#### Exercise requirements
The expected answer is a single number, namely how many lines in the data below hold the word "chauffe".

[[ Dataset excerpts, beginning ]]

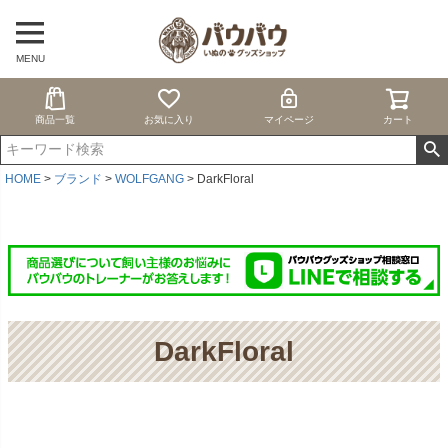
MENU
商品一覧
お気に入り
マイページ
カート
HOME
ブランド
WOLFGANG
DarkFloral
DarkFloral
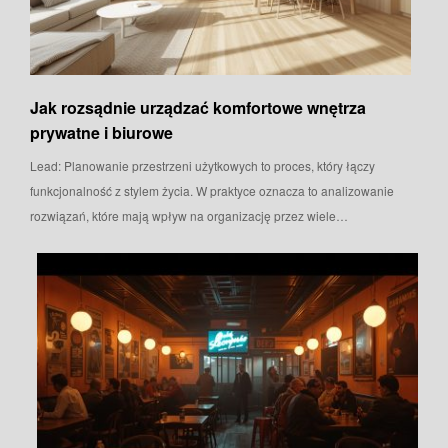
Jak rozsądnie urządzać komfortowe wnętrza
prywatne i biurowe
Lead: Planowanie przestrzeni użytkowych to proces, który łączy
funkcjonalność z stylem życia. W praktyce oznacza to analizowanie
rozwiązań, które mają wpływ na organizację przez wiele…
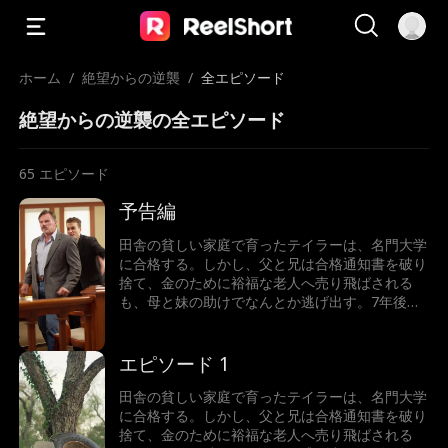
ホーム
/
絶望からの逆襲
/
全エピソード
絶望からの逆襲の全エピソード
65
エピソード
予告編
田舎の貧しい家庭で育ったテイラーは、名門大学
に合格する。しかし、父と兄は合格通知書を破り
捨て、金のために裕福な老人へ売り飛ばされる
も、母と妹の助けでなんとか逃げ出す。7年後、
テイラーは世界一の富豪となり、故郷へ戻った彼
女が目にしたのは、暴力を振るわれた母と、兄に
よって売り飛ばされた妹の姿だった。怒りに燃え
エピソード 1
るテイラーは、正義の鉄槌を下すことができるの
か！
田舎の貧しい家庭で育ったテイラーは、名門大学
に合格する。しかし、父と兄は合格通知書を破り
捨て、金のために裕福な老人へ売り飛ばされる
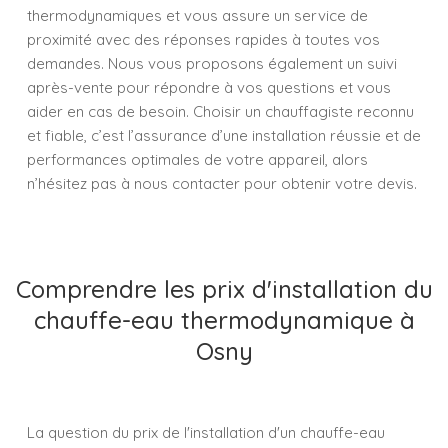
thermodynamiques et vous assure un service de
proximité avec des réponses rapides à toutes vos
demandes. Nous vous proposons également un suivi
après-vente pour répondre à vos questions et vous
aider en cas de besoin. Choisir un chauffagiste reconnu
et fiable, c’est l’assurance d’une installation réussie et de
performances optimales de votre appareil, alors
n’hésitez pas à nous contacter pour obtenir votre devis.
Comprendre les prix d'installation du
chauffe-eau thermodynamique à
Osny
La question du prix de l'installation d'un chauffe-eau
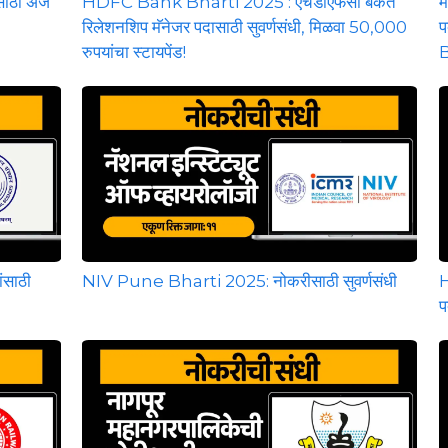
ठी अर्ज
HDFC Bank Bharti 2025 : एचडीएफसी बँकेत
म
रिलेशनशिप मॅनेजर पदासाठी सुवर्णसंधी, मिळवा 50,000
प
रुपयांचा स्टायपेंड!
B
साठी
NIV Pune Bharti 2025: नोकरीसाठी सुवर्णसंधी
H
प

[[ Dataset excerpts, end ]]

#### Written solution
2